**Your tasks**
1. Please copy the comment thread word for word from "One bit of evidence" to "small fiscal stimulus.".
2. Answer these questions using the comment thread:
(a) What was the main Australian response to the Asian crisis, according to the first comment?
(b) Which country's economy does Winton Bates say weathered the financial crisis well with a smaller fiscal stimulus?
(c) Whose article did Winton Bates re-read as evidence for his view?

**Text excerpt**
* * * *

Winton, this is Glen Stevens' 97 piece on the Asian crisis http://www.rba.gov.au/speeches/2007/sp-gov-180707.html. The main Australian response was to provide funds to affected countries. The direct economic impact on Australia seems to have been very small - https://crawford.anu.edu.au/pdf/wp00/di00-1.pdf.

Now I'm simply going to call you on this statement: "The Rudd-Henry story of how they saved Australia from the great recession of North America and Europe seems to me to be self-serving nonsense. Some action might have been warranted to counter the panic among bank depositors, but that is about all."

Evidence please to support the assertion!

Winton Bates said...

Jim, the question at issue is whether outcomes would have been worse if we had refrained from the cash splash, school hall building projects and subsided home insulation, and borrowed a smaller amount. A revenue decline would still have occurred, so there would still have been a deficit and substantial government borrowing.
The evidence on both sides has been paraded by various people and probably isn't conclusive either way. It is certainly not conclusive enough for the Rudd-Henry view to be presented by the ABC as unquestionably correct.
One bit of evidence that you might like to consider is how the NZ economy managed to weather the financial crisis pretty well despite a much small fiscal stimulus.

Winton Bates said...

Jim
I have just re-read an article by Tony Makin which provides some evidence supporting my view. See:
http://press.anu.edu.au/apps/bookworm/view/Agenda,+Volume+17,+Number+2,+2010/6691/makin.xhtml

2 tanners said...

Probably because the average NZ GDP per capita growth (under 1.5%) is so low it would need about almost 3% per annum to catch up to the OECD GDP per capita average and over 4% to catch up to ours by 2025. Any year we had their average growth, an Australian government would be in real trouble.

* * * *

**Given entries**
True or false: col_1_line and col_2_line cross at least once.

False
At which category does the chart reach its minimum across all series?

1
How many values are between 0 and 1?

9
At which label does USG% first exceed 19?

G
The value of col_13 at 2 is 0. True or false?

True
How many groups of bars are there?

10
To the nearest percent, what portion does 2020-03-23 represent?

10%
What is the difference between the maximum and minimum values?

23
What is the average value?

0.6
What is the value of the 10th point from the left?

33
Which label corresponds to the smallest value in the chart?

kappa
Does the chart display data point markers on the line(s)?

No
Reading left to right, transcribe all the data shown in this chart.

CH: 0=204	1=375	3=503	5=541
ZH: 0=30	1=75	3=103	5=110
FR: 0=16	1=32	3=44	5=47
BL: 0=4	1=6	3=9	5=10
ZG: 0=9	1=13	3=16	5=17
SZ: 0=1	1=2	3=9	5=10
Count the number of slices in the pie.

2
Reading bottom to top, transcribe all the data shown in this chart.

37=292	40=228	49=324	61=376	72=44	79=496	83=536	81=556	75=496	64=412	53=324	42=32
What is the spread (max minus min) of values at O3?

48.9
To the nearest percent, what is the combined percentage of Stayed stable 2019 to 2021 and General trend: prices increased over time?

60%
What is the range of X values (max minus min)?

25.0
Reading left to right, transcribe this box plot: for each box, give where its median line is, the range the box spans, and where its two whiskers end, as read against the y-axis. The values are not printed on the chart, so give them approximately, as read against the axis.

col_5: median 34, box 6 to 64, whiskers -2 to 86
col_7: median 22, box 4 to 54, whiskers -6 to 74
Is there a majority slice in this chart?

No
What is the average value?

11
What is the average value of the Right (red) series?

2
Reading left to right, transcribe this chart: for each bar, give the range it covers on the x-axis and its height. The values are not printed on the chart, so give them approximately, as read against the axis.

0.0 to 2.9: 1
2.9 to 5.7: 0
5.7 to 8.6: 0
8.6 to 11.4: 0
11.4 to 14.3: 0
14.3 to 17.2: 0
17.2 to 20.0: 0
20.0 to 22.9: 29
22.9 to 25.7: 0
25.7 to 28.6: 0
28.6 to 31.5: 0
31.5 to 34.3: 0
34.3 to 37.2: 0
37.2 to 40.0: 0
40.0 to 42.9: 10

* * * *

**Answers per task**
1.
One bit of evidence that you might like to consider is how the NZ economy managed to weather the financial crisis pretty well despite a much small fiscal stimulus.

2.
(a) Providing funds to affected countries.
(b) New Zealand's.
(c) Tony Makin's.